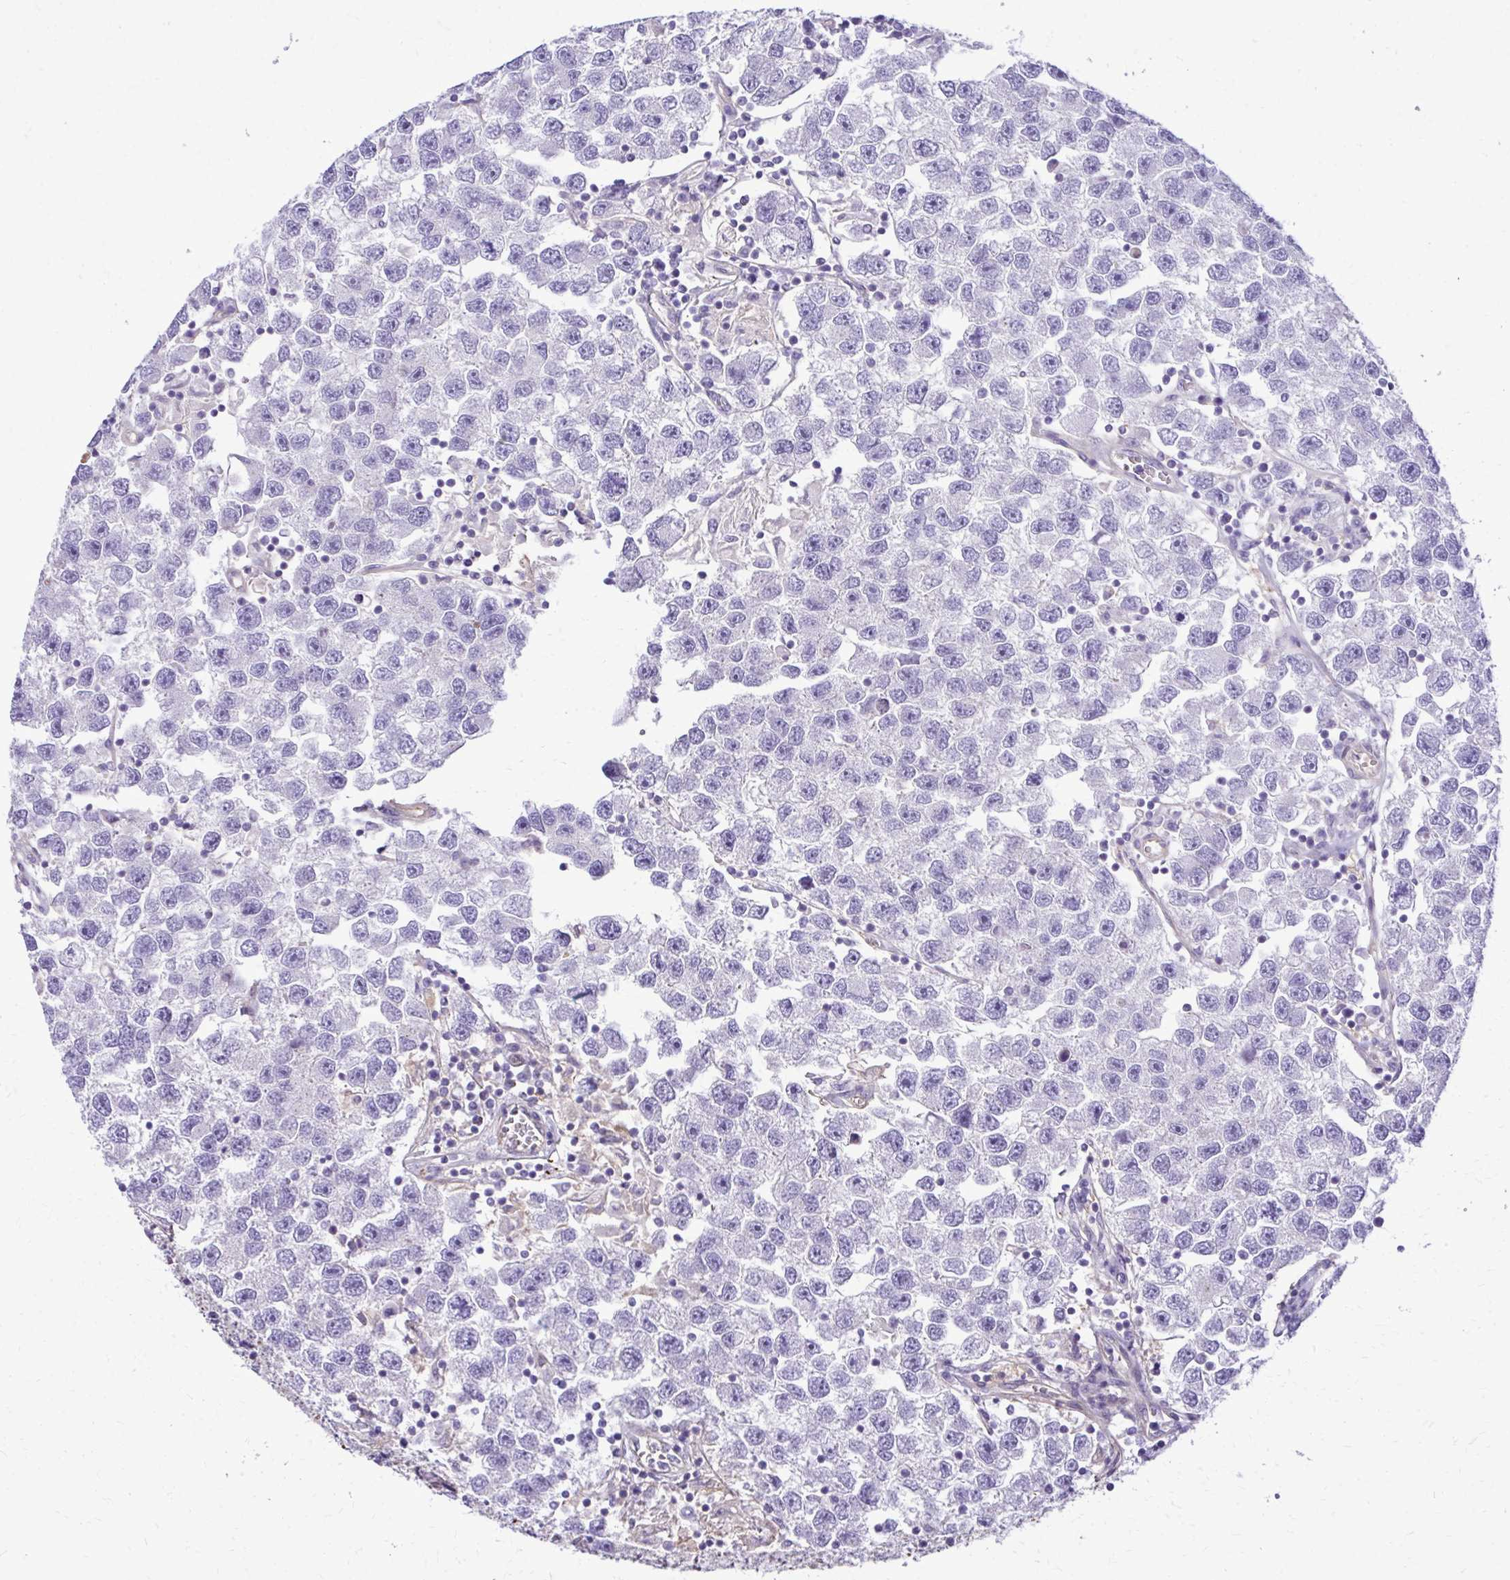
{"staining": {"intensity": "negative", "quantity": "none", "location": "none"}, "tissue": "testis cancer", "cell_type": "Tumor cells", "image_type": "cancer", "snomed": [{"axis": "morphology", "description": "Seminoma, NOS"}, {"axis": "topography", "description": "Testis"}], "caption": "There is no significant positivity in tumor cells of seminoma (testis).", "gene": "RUNDC3B", "patient": {"sex": "male", "age": 26}}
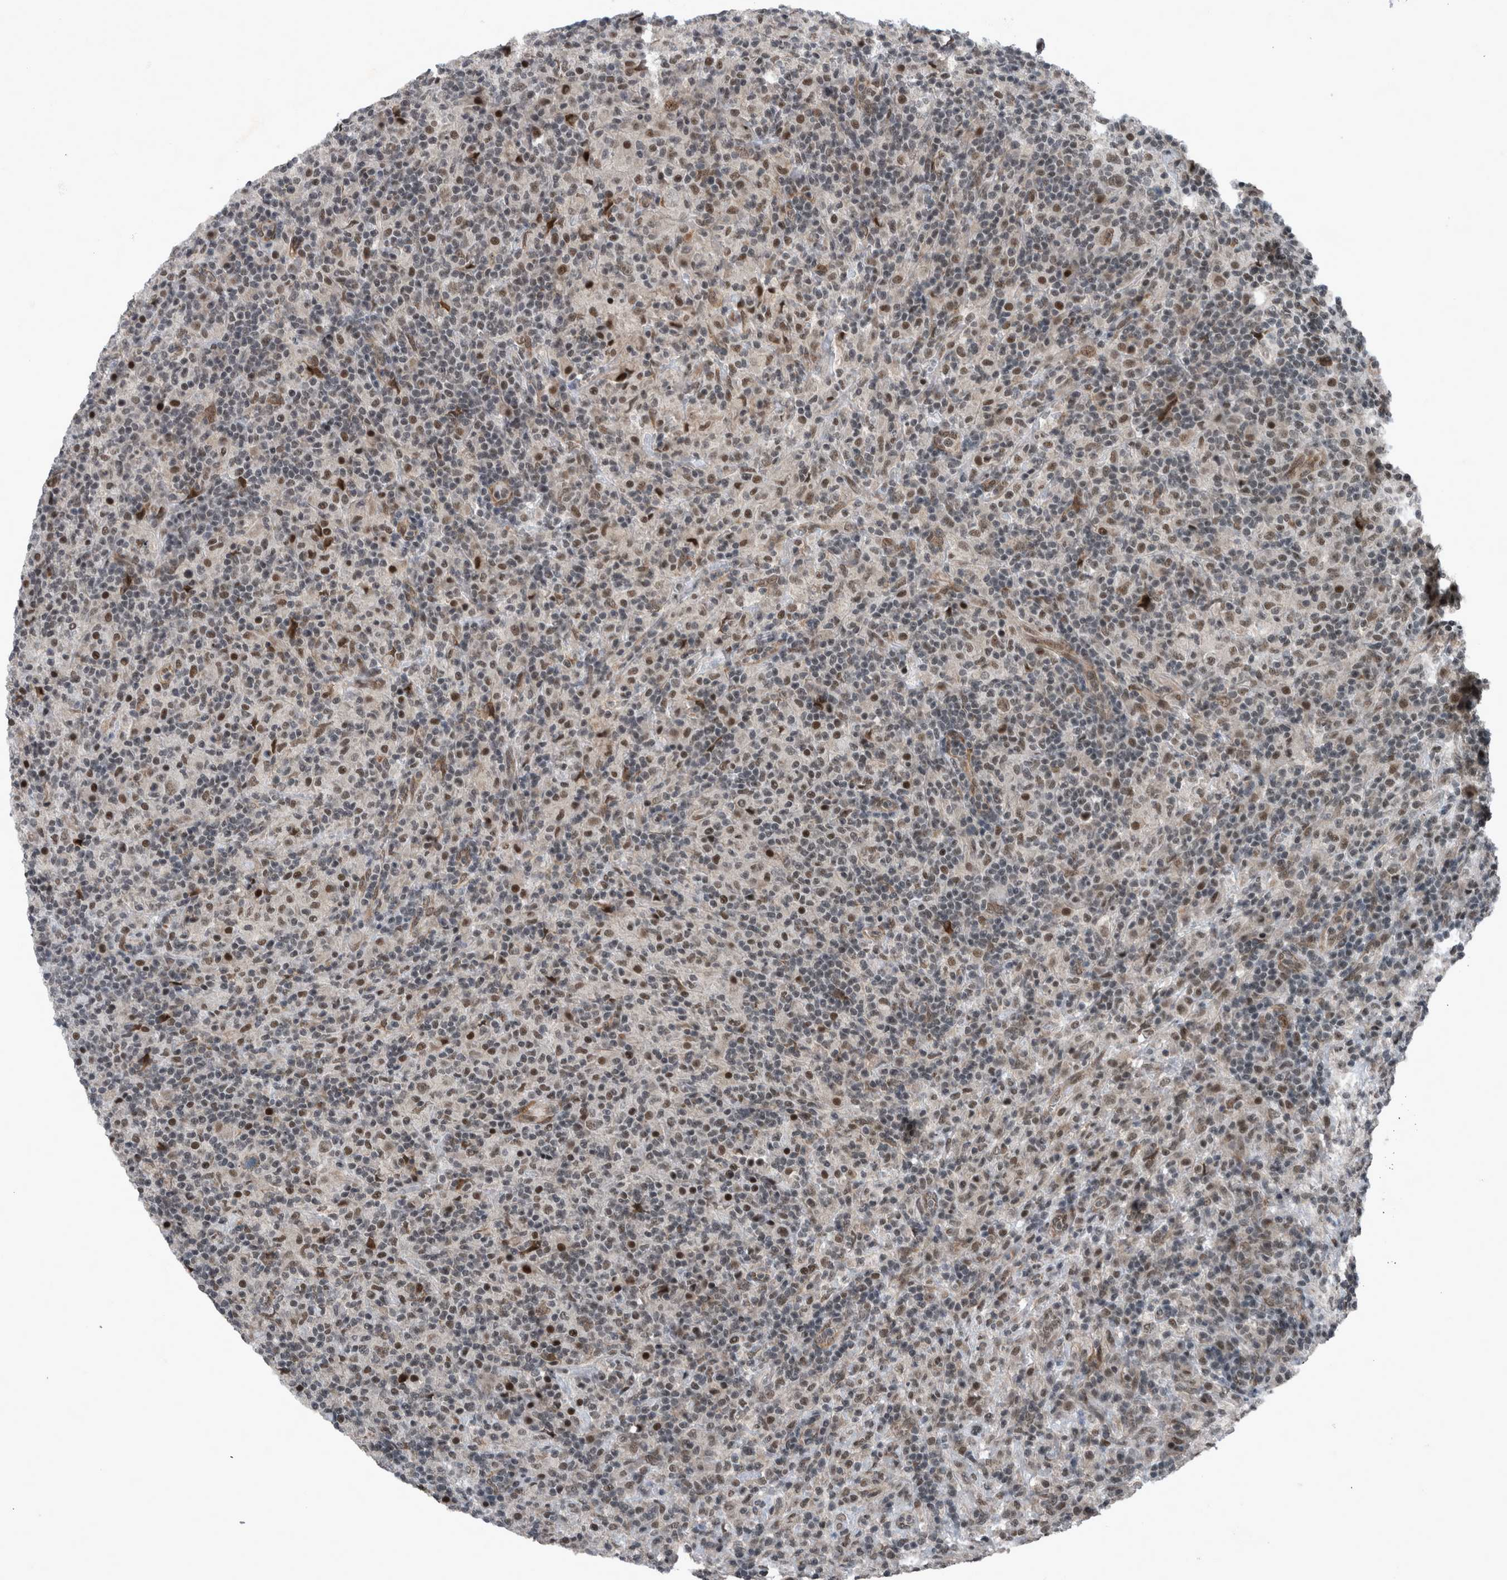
{"staining": {"intensity": "moderate", "quantity": ">75%", "location": "nuclear"}, "tissue": "lymphoma", "cell_type": "Tumor cells", "image_type": "cancer", "snomed": [{"axis": "morphology", "description": "Hodgkin's disease, NOS"}, {"axis": "topography", "description": "Lymph node"}], "caption": "Immunohistochemical staining of human Hodgkin's disease shows medium levels of moderate nuclear positivity in about >75% of tumor cells.", "gene": "WDR33", "patient": {"sex": "male", "age": 70}}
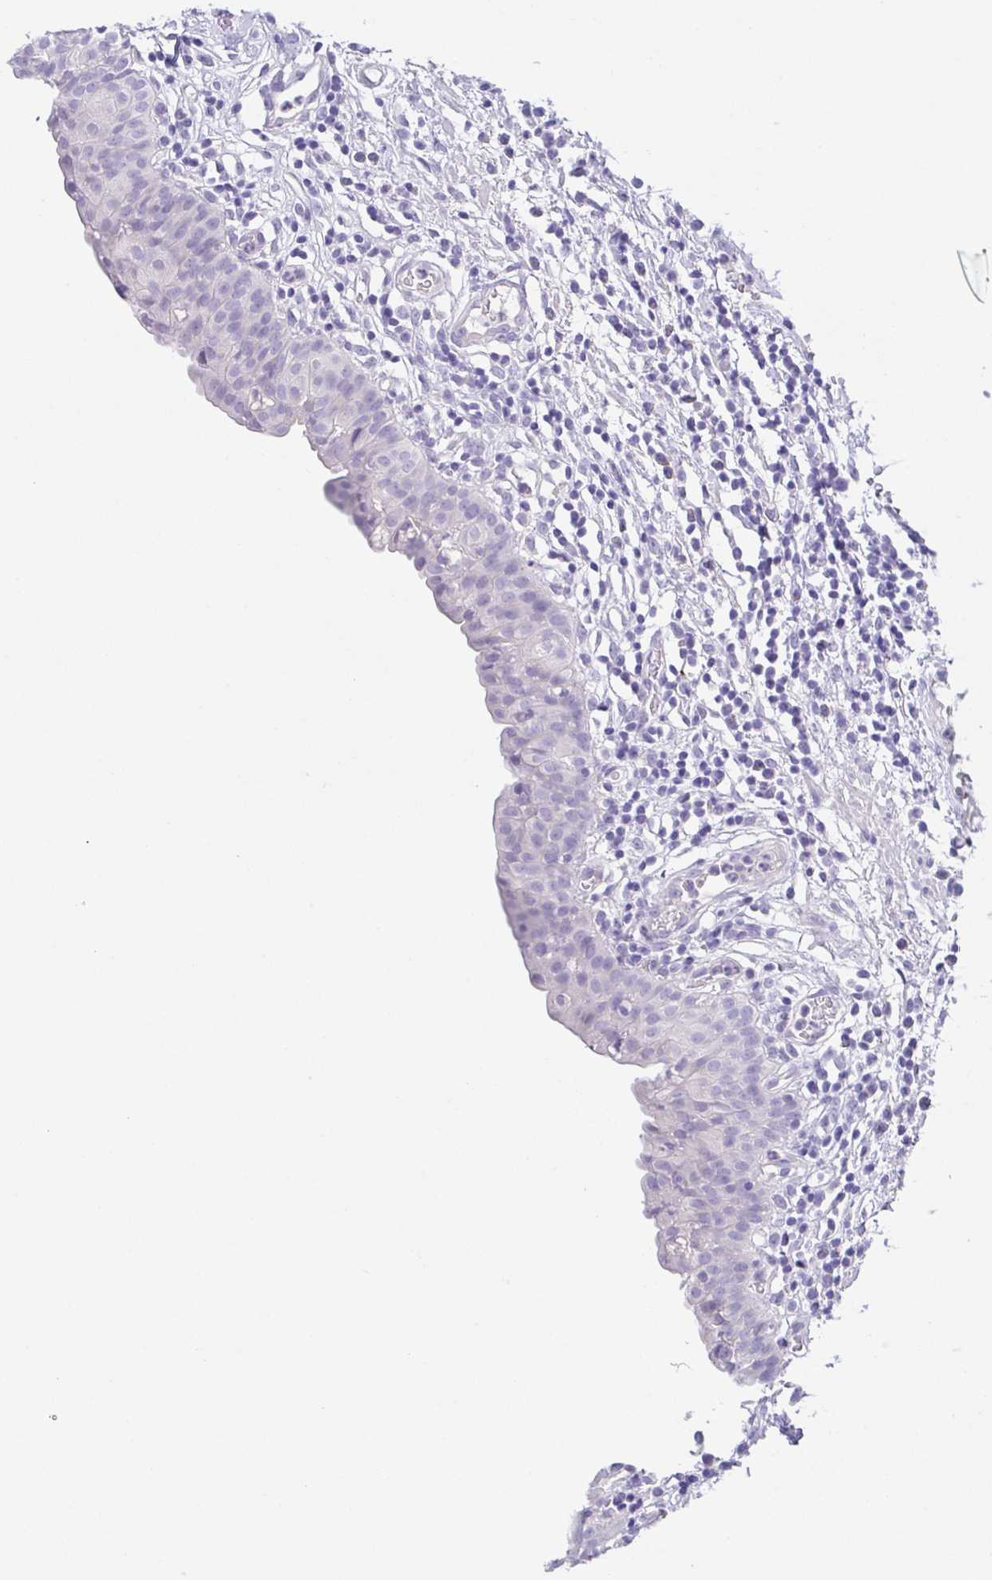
{"staining": {"intensity": "negative", "quantity": "none", "location": "none"}, "tissue": "urinary bladder", "cell_type": "Urothelial cells", "image_type": "normal", "snomed": [{"axis": "morphology", "description": "Normal tissue, NOS"}, {"axis": "morphology", "description": "Inflammation, NOS"}, {"axis": "topography", "description": "Urinary bladder"}], "caption": "This micrograph is of normal urinary bladder stained with immunohistochemistry (IHC) to label a protein in brown with the nuclei are counter-stained blue. There is no staining in urothelial cells. (DAB IHC with hematoxylin counter stain).", "gene": "HAPLN2", "patient": {"sex": "male", "age": 57}}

□ □ □ □ □

→ **Aim of the exercise**
Return the whole of the material above exactly, with no picture carried over.

→ **Output for this exercise**
{"staining": {"intensity": "negative", "quantity": "none", "location": "none"}, "tissue": "testis cancer", "cell_type": "Tumor cells", "image_type": "cancer", "snomed": [{"axis": "morphology", "description": "Seminoma, NOS"}, {"axis": "topography", "description": "Testis"}], "caption": "There is no significant positivity in tumor cells of seminoma (testis).", "gene": "RUNDC3B", "patient": {"sex": "male", "age": 26}}
{"staining": {"intensity": "moderate", "quantity": ">75%", "location": "nuclear"}, "tissue": "lymphoma", "cell_type": "Tumor cells", "image_type": "cancer", "snomed": [{"axis": "morphology", "description": "Hodgkin's disease, NOS"}, {"axis": "topography", "description": "Lymph node"}], "caption": "Immunohistochemical staining of human Hodgkin's disease shows medium levels of moderate nuclear positivity in about >75% of tumor cells.", "gene": "WDR33", "patient": {"sex": "male", "age": 70}}
{"staining": {"intensity": "negative", "quantity": "none", "location": "none"}, "tissue": "urinary bladder", "cell_type": "Urothelial cells", "image_type": "normal", "snomed": [{"axis": "morphology", "description": "Normal tissue, NOS"}, {"axis": "morphology", "description": "Inflammation, NOS"}, {"axis": "topography", "description": "Urinary bladder"}], "caption": "This micrograph is of normal urinary bladder stained with immunohistochemistry (IHC) to label a protein in brown with the nuclei are counter-stained blue. There is no staining in urothelial cells. (DAB IHC with hematoxylin counter stain).", "gene": "HAPLN2", "patient": {"sex": "male", "age": 57}}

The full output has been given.